Mentre in Italia ci si preparava al voto per le elezioni regionali in Sicilia, ovviamente con un occhio avanti di sei mesi alle politiche del 2018, io trascorrevo a Kathmandu i miei ultimi due giorni in attesa del rientro in Italia. Anche in Nepal si stanno preparando al voto, quindi sui giornali locali si confrontano le proposte politiche delle parti in competizione. Dal 2008 il Nepal è una repubblica federale, sin qui sempre governata da uno o più partiti sostanzialmente comunisti, il principale dei quali si definisce esplicitamente maoista.

Il programma di questa coalizione sembra un copia e incolla dei proclami del partito comunista cinese, anche se in Nepal il dirigismo non ha ancora preso piede come nel confinante gigante cinese.
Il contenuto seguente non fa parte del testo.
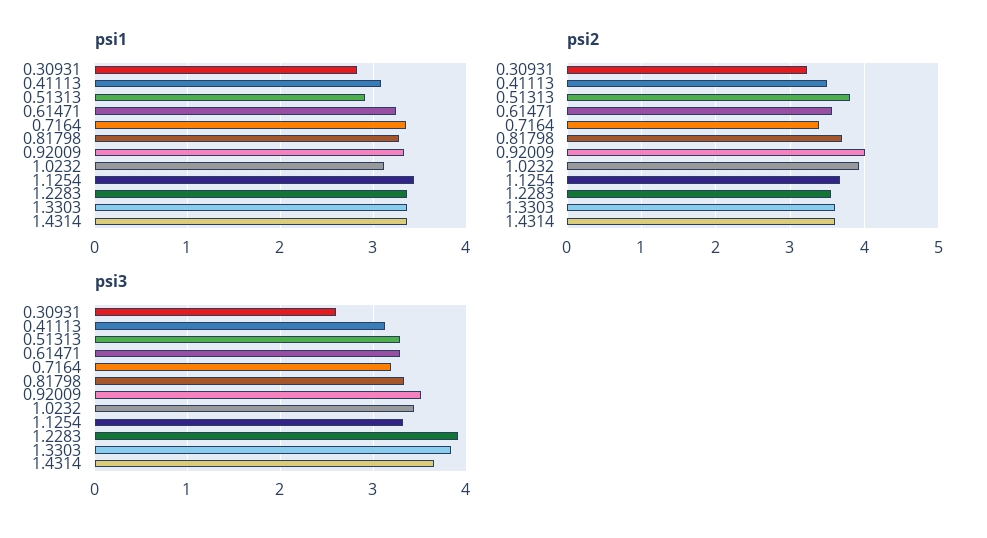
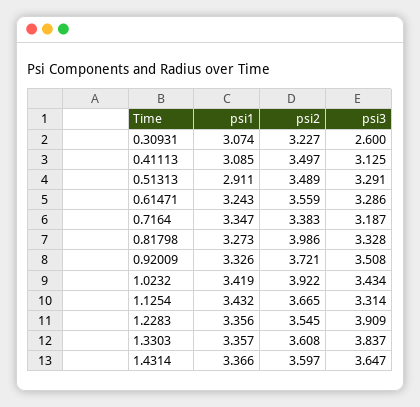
psi1, 0.30931: 2.8 -> 3.074
psi1, 1.0232: 3.1 -> 3.419
psi2, 0.51313: 3.8 -> 3.489
psi2, 0.81798: 3.7 -> 3.986
psi2, 0.92009: 4 -> 3.721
Nonostante governino da ormai una decina d’anni, questi signori si presentano come se finora il potere fosse stato detenuto da altri. Con promesse da fare impallidire i campioni italiani in materia, sia quelli di attempata matrice brianzola, sia quelli di provenienza fiorentina.

La cosa che ho trovato più eclatante è la promessa di portare il reddito pro capite annuo a 5mila dollari in 5 anni. Si dirà che è una cifra modesta, ma oggi in Nepal il reddito pro capite è pari a poco oltre 800 dollari, che diventano circa 2800 se corretti con in deflatori utilizzati per calcolare le parità di potere d’acquisto. Anche in questo secondo caso, servirebbe una crescita composta annua del 12 per cento, pari a oltre il doppio di quella dell’ultimo decennio. Mentre leggevo l’articolo non riuscivo a fare a meno di pensare alle più volte sbandierate riduzioni del debito pubblico in rapporto al Pil in Italia tramite un aumento del denominatore, mai realmente concretizzatesi.

Pensavo anche allo stato pietoso di gran parte delle strade nepalesi, e alle dieci ora impiegate solo un paio di giorni prima per percorrere in fuoristrada 150 chilometri. Indubbiamente nelle zone di montagna le frane sono ricorrenti durante il periodo monsonico, ma lo stato di quelle strade la dice lunga sulla realizzabilità delle promesse comuniste. O i colonizzatori cinesi si occuperanno della realizzazione delle promesse dei comunisti domestici, oppure quelle promesse resteranno tali. A giudicare dalle opinioni di alcuni elettori intervistati, la seconda iposesi pare essere quella ritenuta più credibile dai nepalesi.

Tutto quanto è condito, come in Cina, da contraddizioni: si promette maggiore apertura al mercato, ma al tempo stesso ai commercianti è già da tempo vietato avere margini superiori al 20 per cento. Misura (fortunatamente) in gran parte inapplicata per via della inefficienza dell’apparato statale nepalese. Eppure il caso delle strade a me è parso emblematico di come il mercato potrebbe effettivamente aiutare, almeno per quelle maggiormente trafficate. Se fossero a gestione privata potrebbero essere migliorate e il pagamento di un pedaggio, anche solo a carico di chi trasporta merci o turisti, consentirebbe di essere ammortizzato dai minori tempi di percorrenza (quindi maggiori flussi di trasporto) oltre che dal forte risparmio in manutenzione straordinaria dei mezzi. Oggi macchine con 20-30mila chilometri sembrano dei rottami.

Comunque non resta che attendere: vedremo se nel 2023 il reddito pro capite nepalese avrà raggiunto i 5mila dollari. Se le cose andranno come negli ultimi anni, dubito. Paese che vai, politici cialtroni che trovi.